+++ SOURCE MATERIAL +++

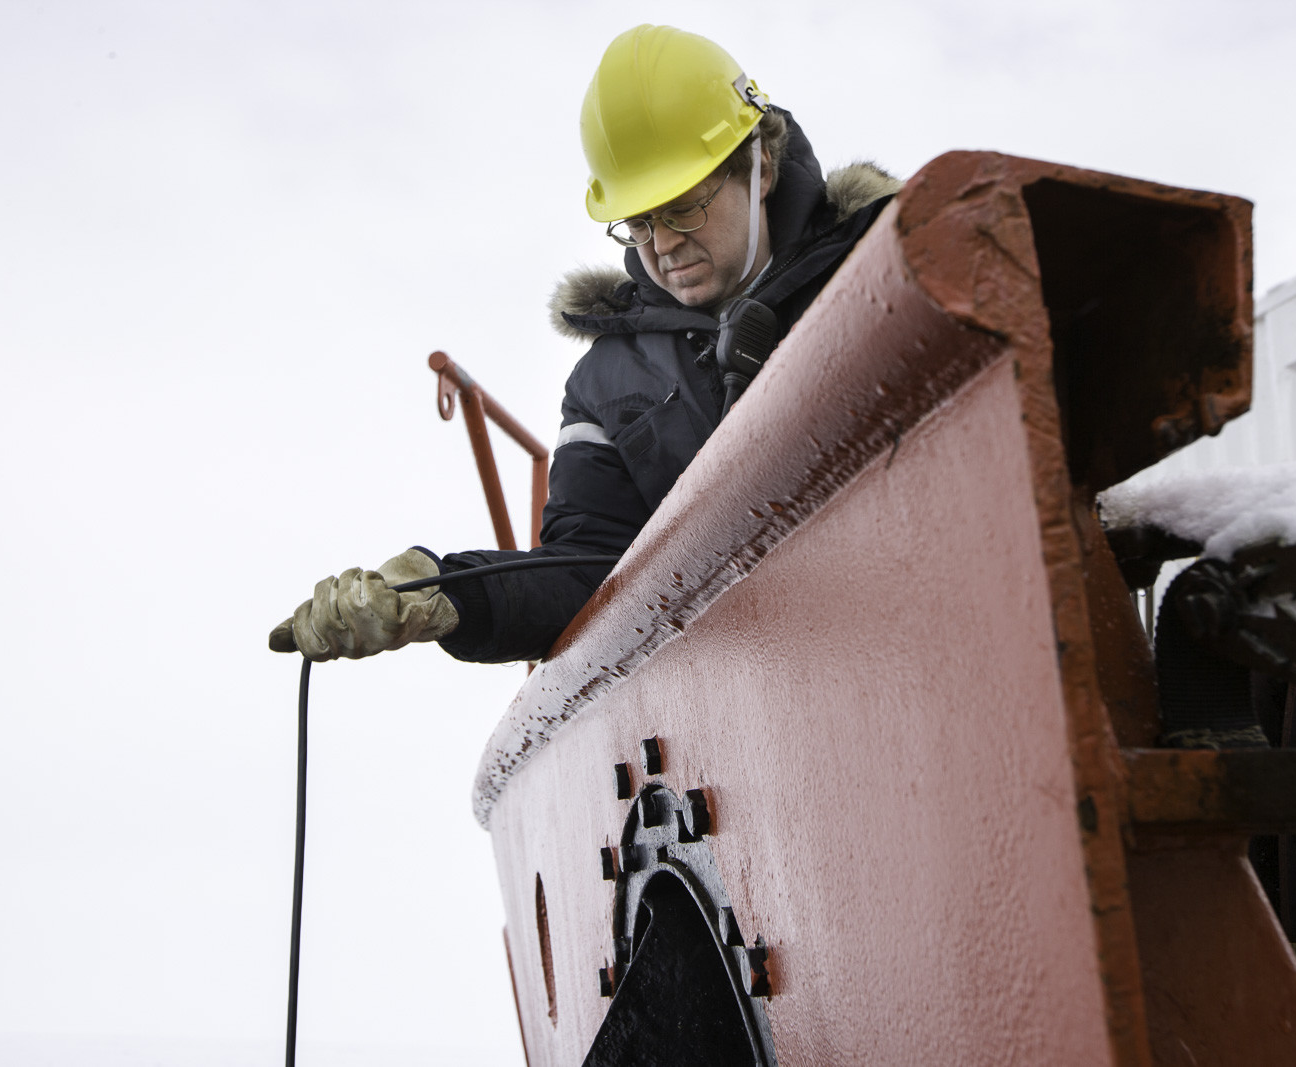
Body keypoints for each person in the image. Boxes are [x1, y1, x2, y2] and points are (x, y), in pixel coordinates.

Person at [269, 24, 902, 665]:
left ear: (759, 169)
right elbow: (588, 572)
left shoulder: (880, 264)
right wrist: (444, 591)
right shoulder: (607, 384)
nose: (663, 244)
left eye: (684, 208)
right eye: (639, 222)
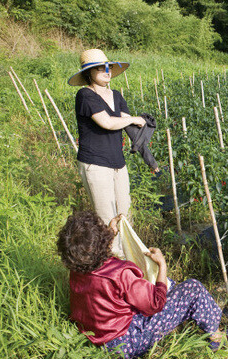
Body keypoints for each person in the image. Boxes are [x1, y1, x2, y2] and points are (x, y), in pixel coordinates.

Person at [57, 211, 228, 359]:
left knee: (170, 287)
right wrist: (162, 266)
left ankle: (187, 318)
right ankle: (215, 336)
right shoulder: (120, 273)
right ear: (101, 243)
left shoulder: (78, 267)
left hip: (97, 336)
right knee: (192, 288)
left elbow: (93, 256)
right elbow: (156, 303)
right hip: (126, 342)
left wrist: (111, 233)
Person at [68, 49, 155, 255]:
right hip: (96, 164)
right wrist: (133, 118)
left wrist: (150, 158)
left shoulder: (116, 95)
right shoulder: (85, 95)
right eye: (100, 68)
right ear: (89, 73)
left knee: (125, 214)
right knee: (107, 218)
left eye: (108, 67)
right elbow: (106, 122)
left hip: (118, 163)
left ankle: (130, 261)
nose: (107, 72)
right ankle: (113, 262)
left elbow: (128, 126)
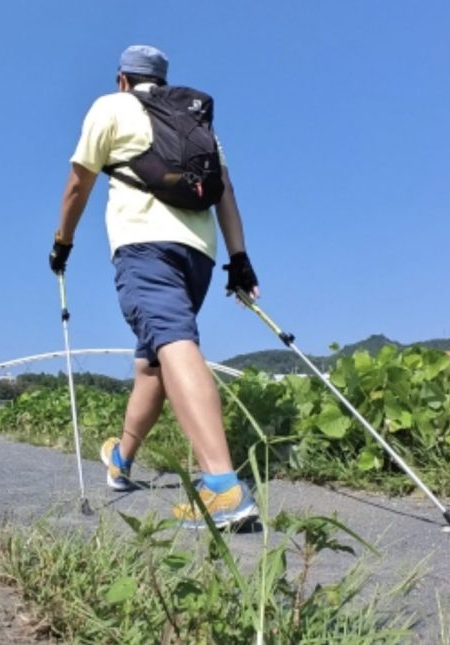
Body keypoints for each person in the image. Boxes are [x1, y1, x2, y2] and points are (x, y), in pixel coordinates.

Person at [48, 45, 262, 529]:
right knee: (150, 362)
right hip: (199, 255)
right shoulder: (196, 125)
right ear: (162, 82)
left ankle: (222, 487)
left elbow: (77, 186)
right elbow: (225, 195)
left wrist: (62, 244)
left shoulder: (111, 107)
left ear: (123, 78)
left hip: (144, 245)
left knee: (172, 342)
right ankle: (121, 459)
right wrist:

+++

### WORK REQUEST
Leave the pictures out and copy the rest of the data exactly.

### REPLY TO THE EXERCISE
Body keypoints for each person in the image. Boxes are [x1, y1, x2, y2] and points are (x, y), in pixel coordinates.

Person at [269, 24, 902, 665]:
left ear: (759, 169)
right elbow: (588, 572)
left shoulder: (880, 264)
right wrist: (444, 591)
right shoulder: (607, 384)
nose: (663, 244)
left eye: (684, 208)
right eye: (639, 222)
Body keypoints for each person in the image. Boxes are [x1, y1, x2, y2] and points are (x, y), in pixel coordinates.

Person at [57, 211, 228, 359]:
left knee: (170, 287)
right wrist: (162, 266)
left ankle: (187, 318)
right ankle: (215, 336)
right shoulder: (120, 273)
right ear: (101, 243)
left shoulder: (78, 267)
left hip: (97, 336)
right knee: (192, 288)
left elbow: (93, 256)
right elbow: (156, 303)
right hip: (126, 342)
left wrist: (111, 233)
Person at [68, 49, 155, 255]:
right hip: (96, 164)
right wrist: (133, 118)
left wrist: (150, 158)
left shoulder: (116, 95)
right shoulder: (85, 95)
right eye: (100, 68)
right ear: (89, 73)
left knee: (125, 214)
right knee: (107, 218)
left eye: (108, 67)
right elbow: (106, 122)
left hip: (118, 163)
left ankle: (130, 261)
nose: (107, 72)
right ankle: (113, 262)
left elbow: (128, 126)
Body keypoints for each person in the image. Boxes are [x1, y1, x2, y2] and points are (x, y), in pixel coordinates.

Person at [48, 45, 262, 529]:
right knee: (150, 362)
right hip: (199, 255)
right shoulder: (196, 125)
right ear: (162, 82)
left ankle: (222, 487)
left elbow: (77, 186)
right elbow: (225, 195)
left wrist: (62, 244)
left shoulder: (111, 107)
left ear: (123, 78)
left hip: (144, 245)
left knee: (172, 342)
right ankle: (121, 459)
right wrist:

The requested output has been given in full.